Your instructions
Look below for the line containing "focal_mm: 200" and the line containing "f_number: 4", then set down both and every line between them exactly, without pictures.

Data provided
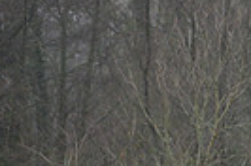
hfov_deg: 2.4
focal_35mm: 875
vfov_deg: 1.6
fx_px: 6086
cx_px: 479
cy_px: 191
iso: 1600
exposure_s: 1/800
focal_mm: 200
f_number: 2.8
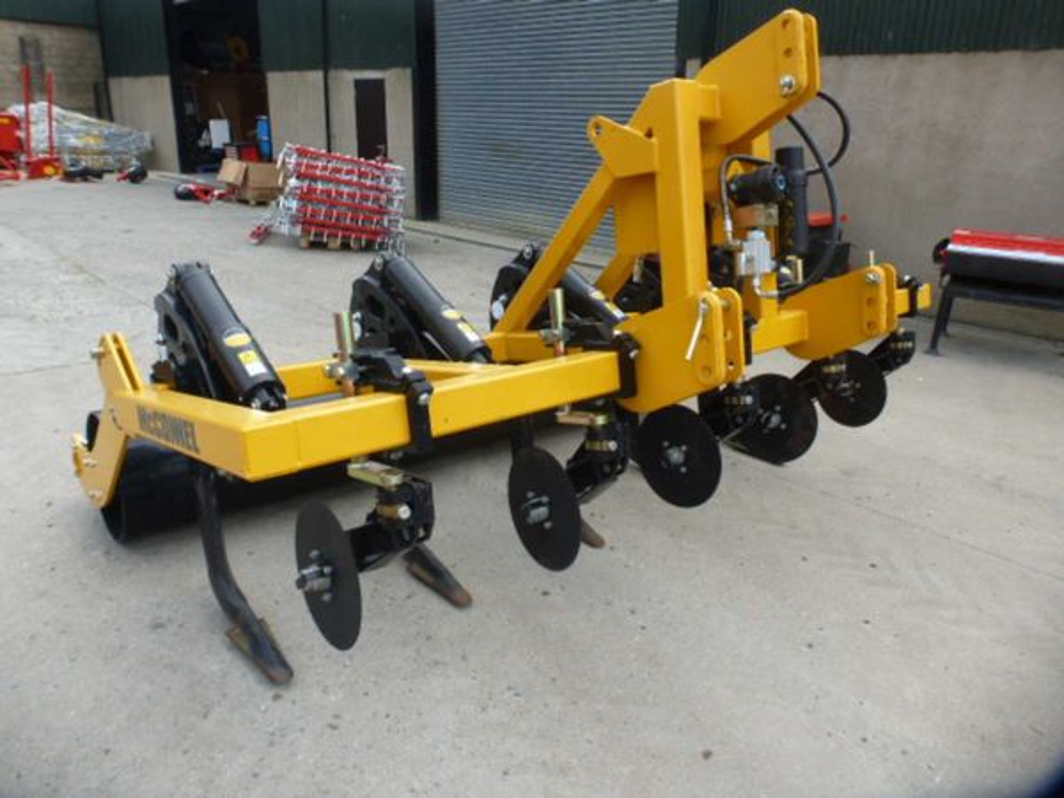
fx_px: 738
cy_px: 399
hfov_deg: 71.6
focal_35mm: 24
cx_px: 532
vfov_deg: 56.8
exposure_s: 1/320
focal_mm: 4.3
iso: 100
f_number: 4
---
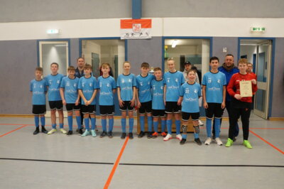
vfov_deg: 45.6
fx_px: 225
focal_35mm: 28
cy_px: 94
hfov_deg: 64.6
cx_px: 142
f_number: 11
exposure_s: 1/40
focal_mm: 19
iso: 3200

Solution
focal_mm: 200
f_number: 2.8
fx_px: 738
cy_px: 399
hfov_deg: 71.6
focal_35mm: 24
cx_px: 532
vfov_deg: 56.8
exposure_s: 1/320
focal_mm: 4.3
iso: 100
f_number: 4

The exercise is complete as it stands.